In [None]:
# Use if you run the notebook on Google colab
from google.colab import drive
drive.mount('/content/drive/', force_remount=True)

In [None]:
!pip install mglearn

# 4: Classification Metrics

## Imports

In [None]:
import os
import sys

sys.path.append("/content/drive/MyDrive/50603/code")
os.chdir('/content/drive/MyDrive/50603')

import IPython
import matplotlib.pyplot as plt
import mglearn
import numpy as np
import pandas as pd
from IPython.display import Image, HTML, display
from plotting_functions import *
from sklearn.dummy import DummyClassifier
from sklearn.linear_model import LogisticRegression
from sklearn.model_selection import cross_val_score, cross_validate, train_test_split
from sklearn.pipeline import Pipeline, make_pipeline
from sklearn.preprocessing import StandardScaler
from utils import *

%matplotlib inline
pd.set_option("display.max_colwidth", 200)

In [None]:
# Changing global matplotlib settings for confusion matrix.
plt.rcParams["xtick.labelsize"] = 18
plt.rcParams["ytick.labelsize"] = 18

## Learning outcomes

From this lecture, students are expected to be able to:

- Explain why accuracy is not always the best metric in ML.
- Explain components of a confusion matrix.
- Define precision, recall, and f1-score and use them to evaluate different classifiers.
- Interpret and use ROC curves and ROC AUC using `scikit-learn`.  

<br><br><br><br>

## Evaluation metrics for binary classification: Motivation

### Dataset for demonstration

- Let's classify fraudulent and non-fraudulent transactions using Kaggle's [Credit Card Fraud Detection](https://www.kaggle.com/mlg-ulb/creditcardfraud) data set.

In [None]:
cc_df = pd.read_csv("data/creditcard.csv", encoding="latin-1")
train_df, test_df = train_test_split(cc_df, test_size=0.3, random_state=111)
train_df.head()

In [None]:
train_df.shape

- Good size dataset
- For confidentially reasons, it only provides transformed features with PCA, which is a popular dimensionality reduction technique.

### Exploratory Data Analysis (EDA)

In [None]:
train_df.info()

In [None]:
train_df.describe()

In [None]:
# no missing data as all columns have same count:
train_df.describe().loc["count"].unique()

- We do not have categorical features.

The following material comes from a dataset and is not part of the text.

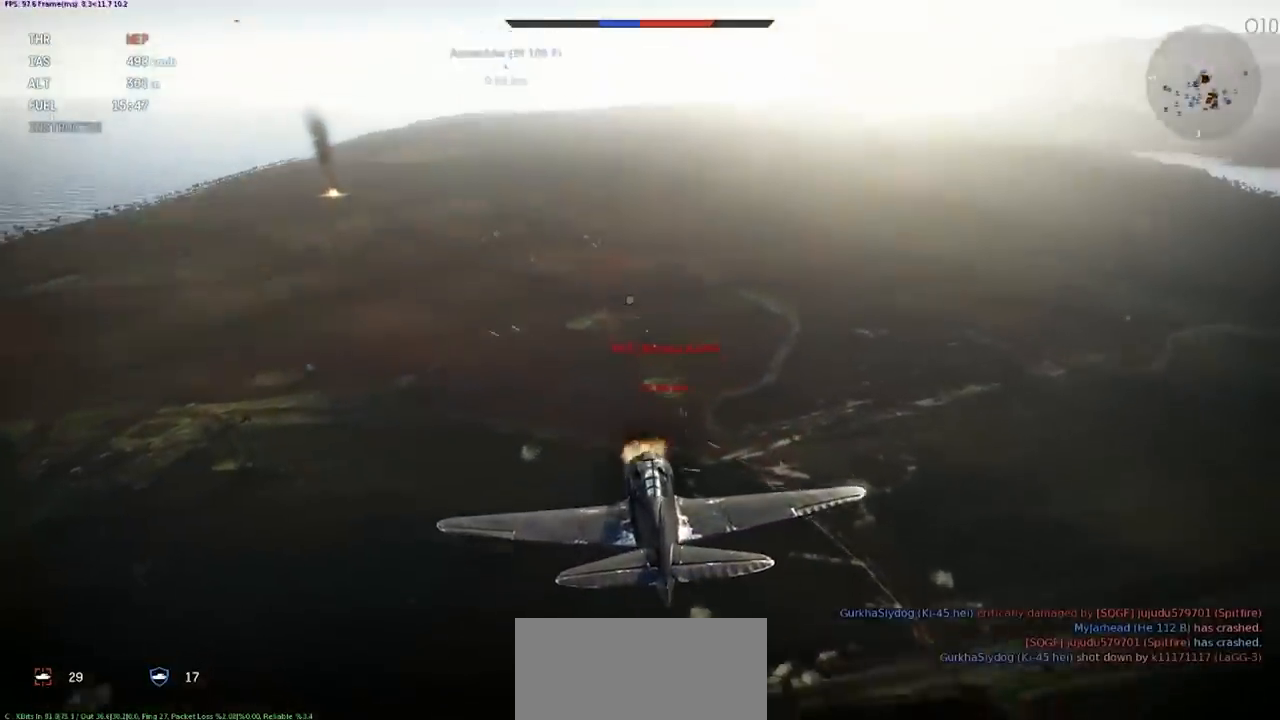
{"keys": ["rbracket"], "events": [[201, "shift", "up"]]}
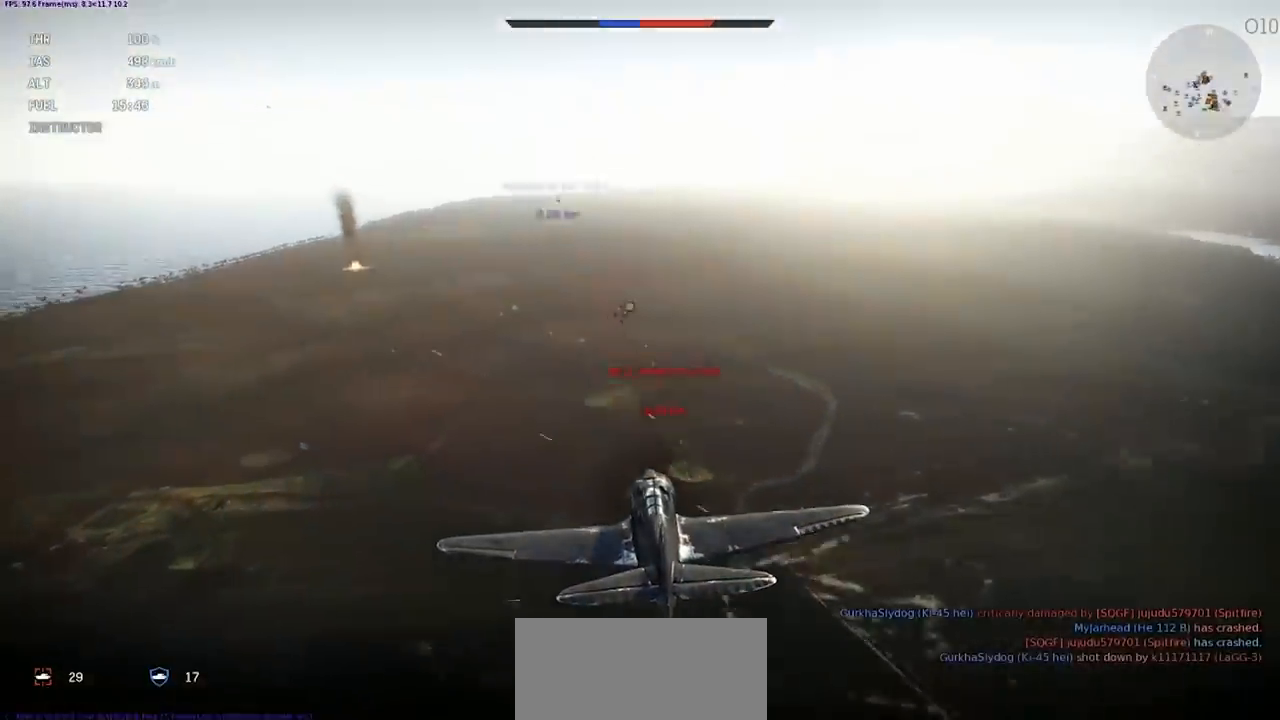
{"keys": ["rbracket"], "events": []}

All features are numeric.
- We have to be careful about the `Time` and `Amount` features.
- We could scale `Amount`.
- Do we want to scale time?
    - In this lecture we'll do it's probably not the best thing to do.
    - We'll learn about time series briefly later in the course.

Let's separate `X` and `y` for train and test splits.

In [None]:
X_train_big, y_train_big = train_df.drop(columns=["Class"]), train_df["Class"]
X_test, y_test = test_df.drop(columns=["Class"]), test_df["Class"]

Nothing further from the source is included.